画着龙凤的棺椁,带着生命的叹息声,带着虚荣和欣慰,在吱吱呜呜的唢呐声里,被高抬着,走向归宿,走向出生于斯滋长于斯的土地,走出绝妙的节奏和旋律。

六十年来人吃土,六十年后土吃人。

可生命的油灯里,总有一股粗壮的捻子,燃烧绝无仅有的希望。

这悲患与风流,朝朝代代在土地上演,人们也已司空见惯,熟视而无睹,总是很少说起土地和农夫的掌故。

土地在冬季小憩,农人在冬季赋闲。

空着的打麦场派上了好用场。

高跷走出歇斯底里的欢欣,锣鼓敲开生存于斯的困惑。

正月的村巷里走动暖暖的欢声笑语,庄子在正月被抬起来,一片噪声。三亲四戚面带一脸舒展的笑,笑是他们送于主人的最好礼物。他们在来来往往的腰酸腿疼之中,求取一年一度的慰藉。这与生俱来的习惯使正月的庄子一脸正经。新年的门框上贴满红暖暖的祈愿,鞭炮声击碎了所有不切实的梦幻。

正月的戏台上走动涂红抹绿的偶像。他们的过去和未来竟使他们自己唏嘘不已,这熟视无睹的生命何时才值得别人玩味?
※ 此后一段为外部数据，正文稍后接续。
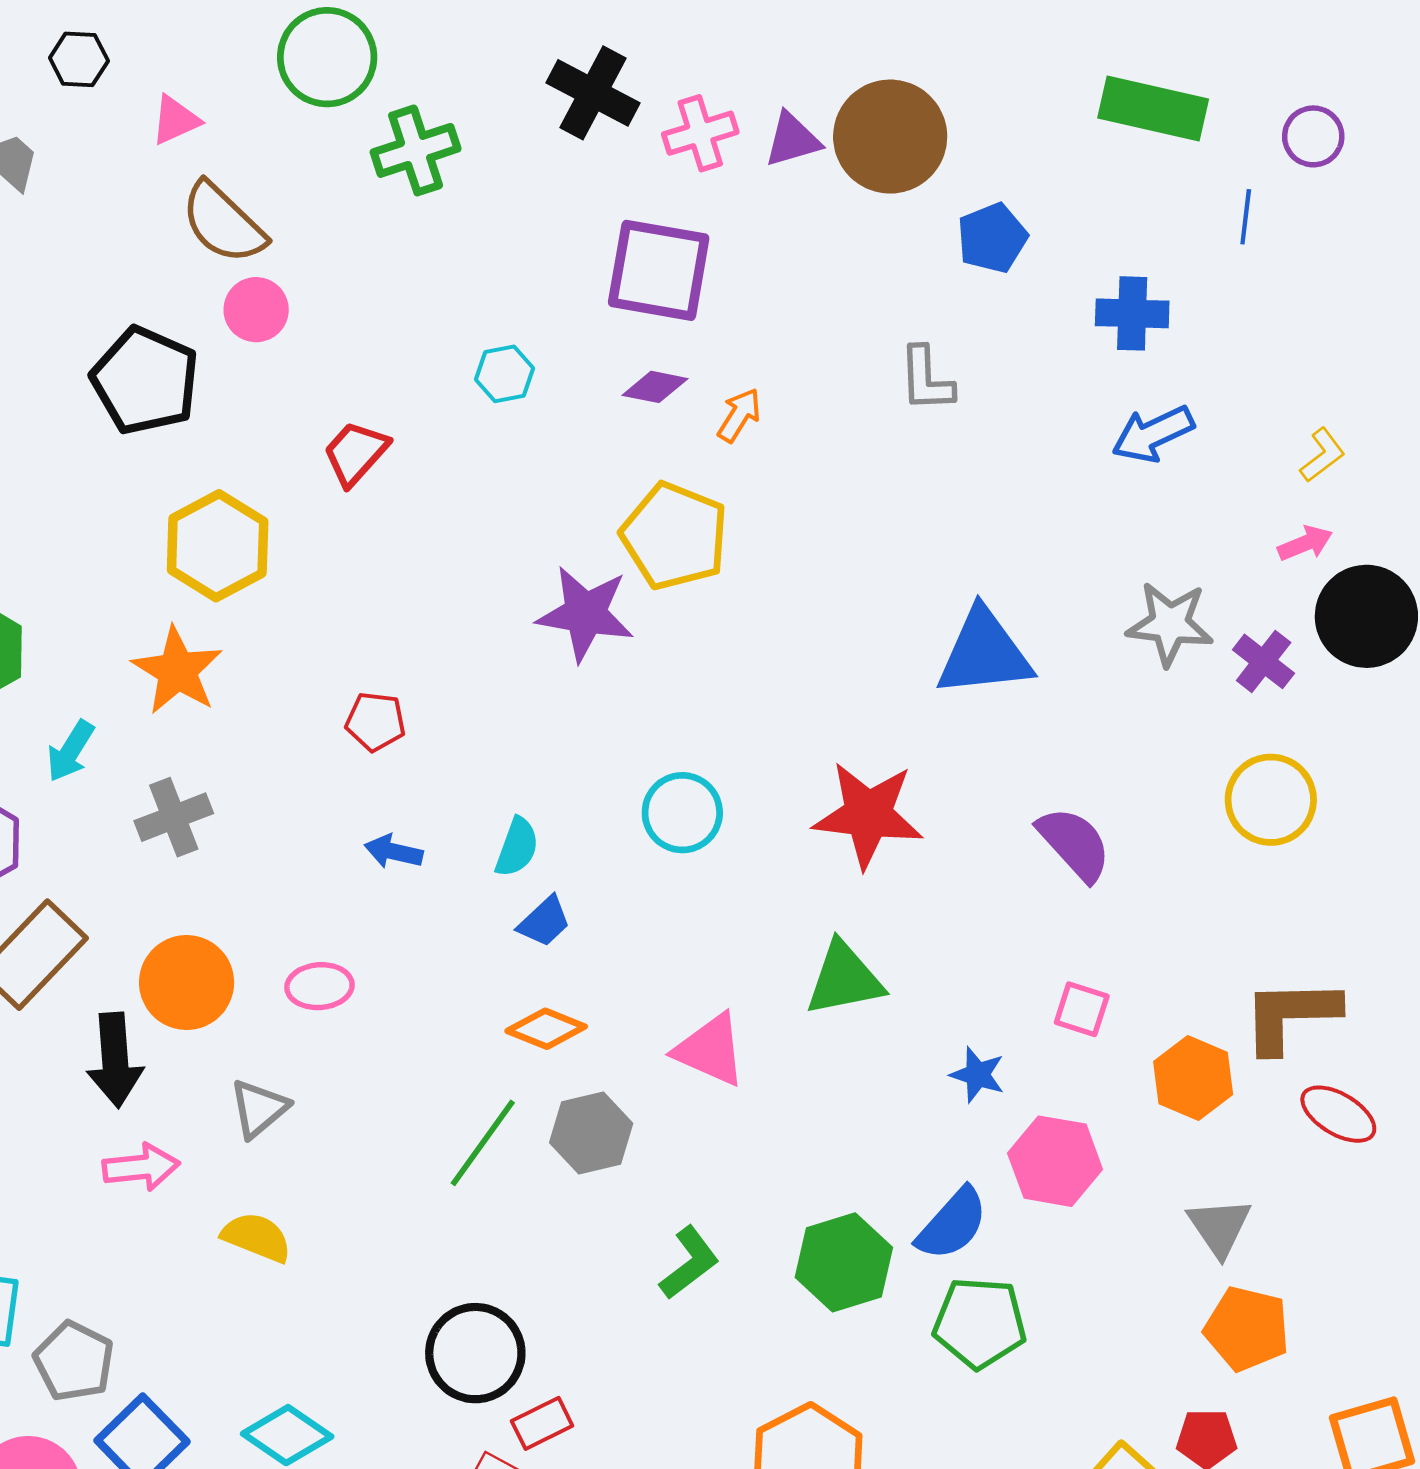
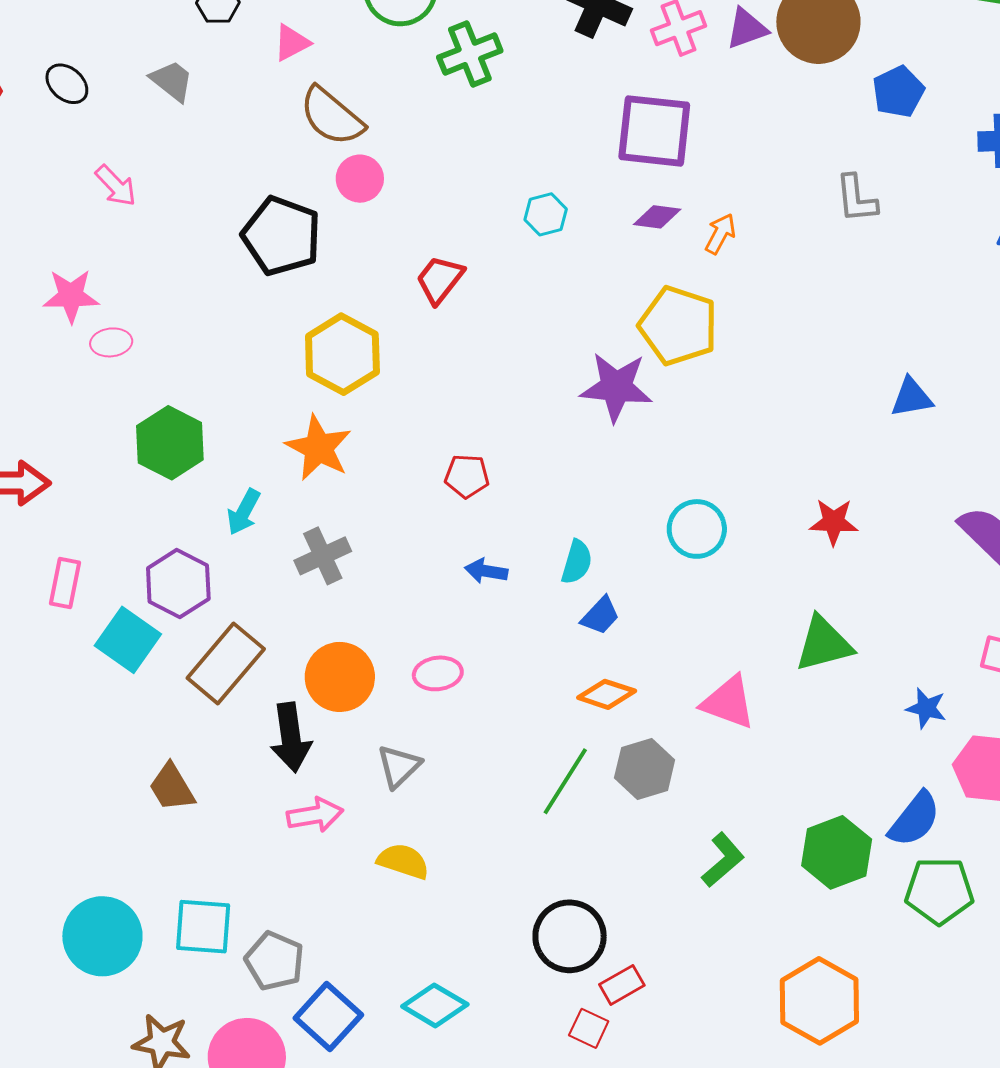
blue triangle: (984, 653) -> (912, 397), size x0.6
red star: (868, 815) -> (834, 522), size x0.6

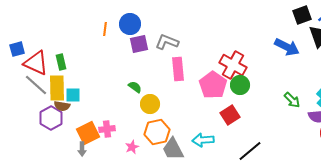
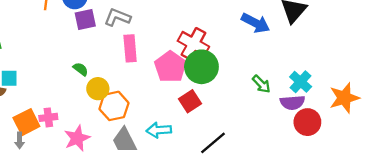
green circle: (240, 85) -> (201, 67), size x1.5
orange hexagon: (157, 132) -> (114, 106), moved
pink star: (132, 147) -> (77, 138), size x1.6

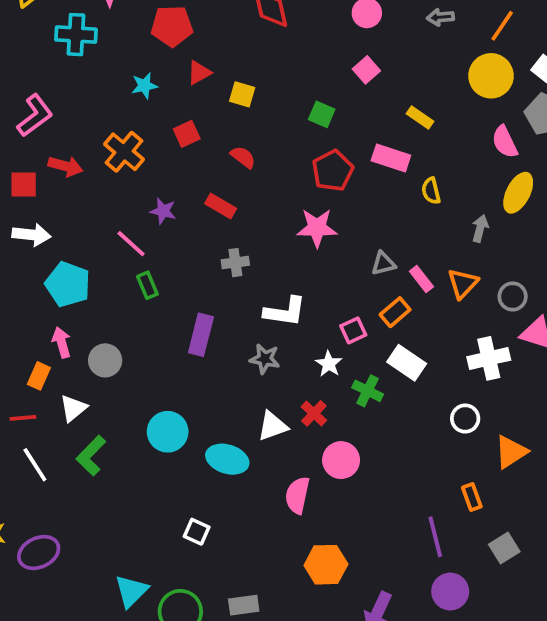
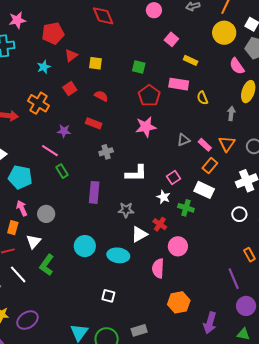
pink square: (366, 70) -> (171, 39), moved
orange rectangle: (395, 312) -> (210, 166), moved
gray star: (265, 359) -> (126, 210), moved

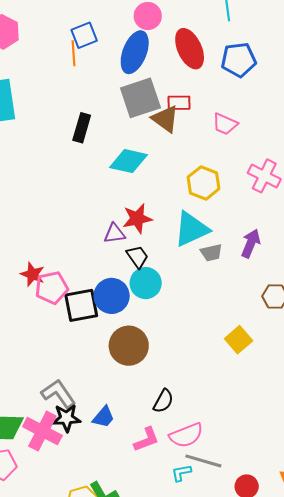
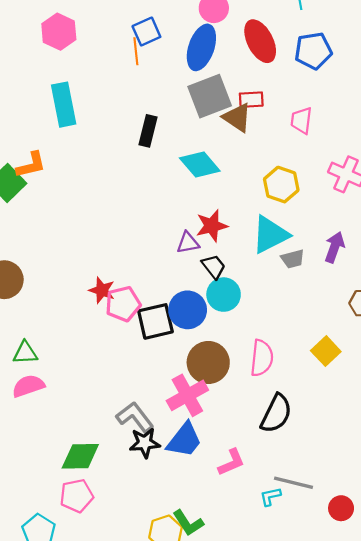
pink trapezoid: (225, 124) -> (301, 120), turned 76
cyan diamond: (129, 161) -> (200, 164), turned 39
black semicircle: (163, 401) -> (276, 414), moved, size x1.5
blue trapezoid: (103, 417) -> (184, 440), size x1.5
pink cross: (42, 431) -> (187, 395), moved, turned 36
pink semicircle: (186, 435) -> (262, 358), moved, turned -60

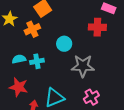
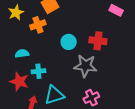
red cross: (97, 27) -> (98, 41), moved
cyan cross: (37, 61) -> (38, 71), moved

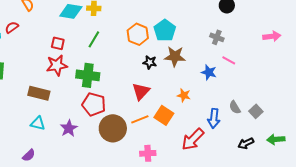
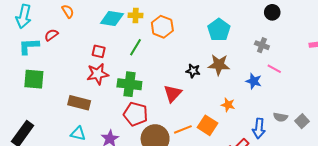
cyan pentagon: (165, 30) -> (219, 30), moved
orange hexagon: (138, 34) -> (162, 27), moved
red triangle: (141, 91) -> (173, 93), moved
gray semicircle: (235, 107) -> (280, 117), turned -48

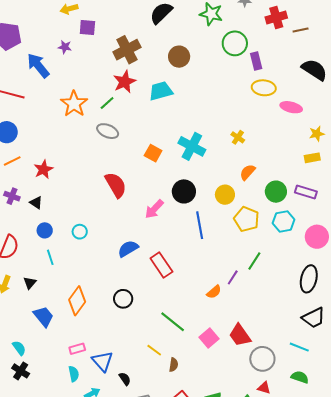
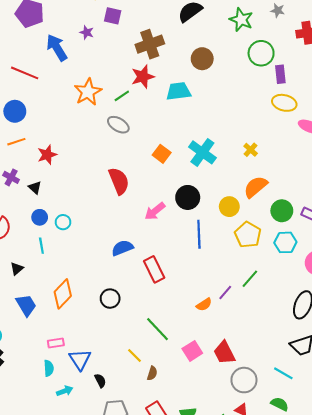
orange semicircle: (248, 172) -> (256, 187), size x1.4
cyan circle: (80, 232) -> (63, 222), moved

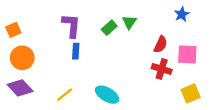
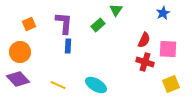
green triangle: (129, 22) -> (116, 10), moved
orange square: (13, 30) -> (29, 24), moved
yellow line: (65, 95) -> (58, 85), turned 63

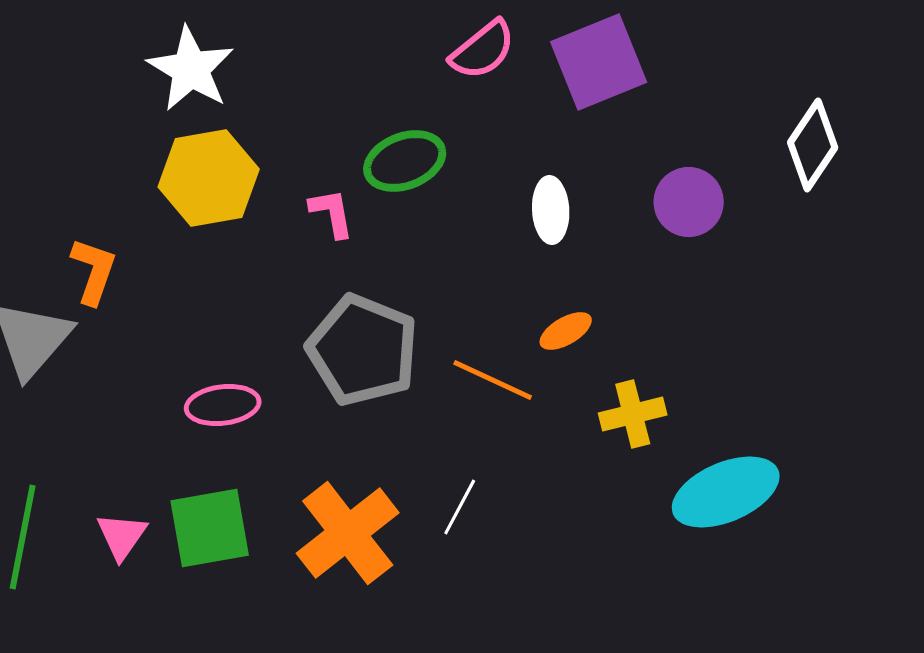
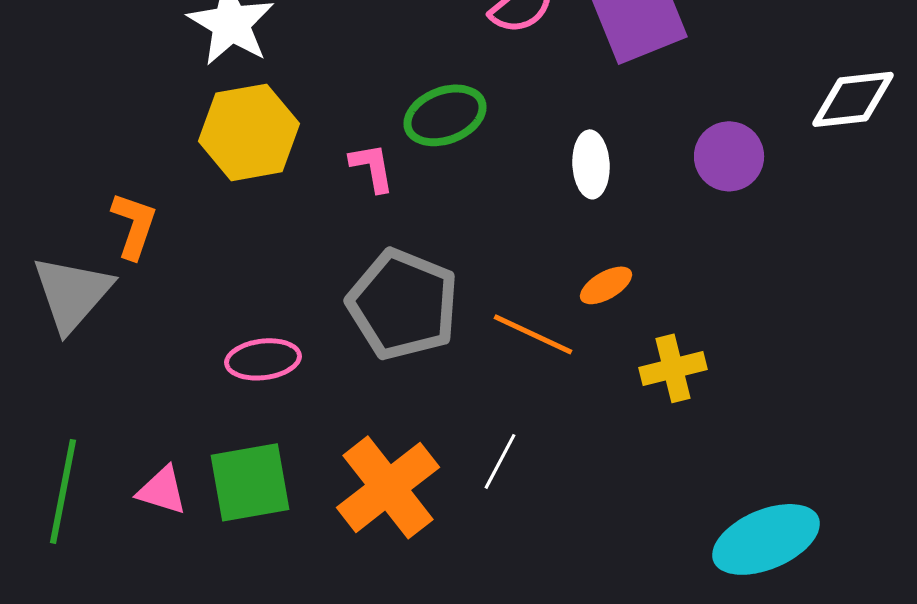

社火跳起来了,高跷踩起来了,正月的庄子舞起来了,正月的庄子舞出一种风流,一种潇洒,一种展展板板,一个群体升起了他们的崇拜图腾。

土地在冬季小憩,农夫在冬季赋闲。

赋闲的时候就有了好多好多念头,赋闲的时候就有了辉辉煌煌的憧憬:有一天他们要拥有整个土地。

又回到土地,又回到现实。

一张无形的网早已将他罩住。一把犁铧,一头老牛跟定了他。作为农人的后裔,他将别无选择,只好义无返顾地走下去。

远处有一片氤氲的水汽罩住了他的村庄,他的小河,他的那片环绕着村子的小树林,他的温馨的小屋,可人的记忆。

然后充实,然后空虚,曾几度大起大落。

我的归宿在哪里?我为什么只能挺立于这片土地?他不断变换着在土地挺立的姿势,无人给他礼赞,甚至无人瞥他。远远近近的人们,包括他的父老乡亲,都在干着属于自己的事,一切都被寂寞笼罩,一切都显得疲软无力。面对土地,他在号叫,使劲跺脚,甚或四肢乱舞,然后一屁股坐在土地,然后捶胸顿足鬼哭狼嚎,他改变不了——改变不了从土里刨食的命运,改变不了二牛抬杠的现实,他希望的梦境曾几度残破不堪。

三亩土地一头牛,老婆娃娃热炕头。

一个人挺立于夜的田野,叉开双腿然后看天,看那轮缓步走动的满月,看那稀稀落落的星辰,看茫茫夜空,然后抓一把播撒过种子孕育过生命的黄土,及至有股泥土的清香投鼻而入,顿时暖了他全身——到八月能收获一轮金秋!

远处的坟地里,有纸火在燃烧,有些农人的后裔,为了使理想不至于断嗣,才燃起那祖祖辈辈一脉相承的欲望,远山近野一片死寂,你看着他用双手捂着脸哭泣的样子,一定有所感悟,这是一个土地的儿子!

三十年河东,三十年河西。

世上没有不散的宴席,我们在永恒的执着中坚韧地跋涉,在失望之余昂首上路,就走下去,别无选择呵!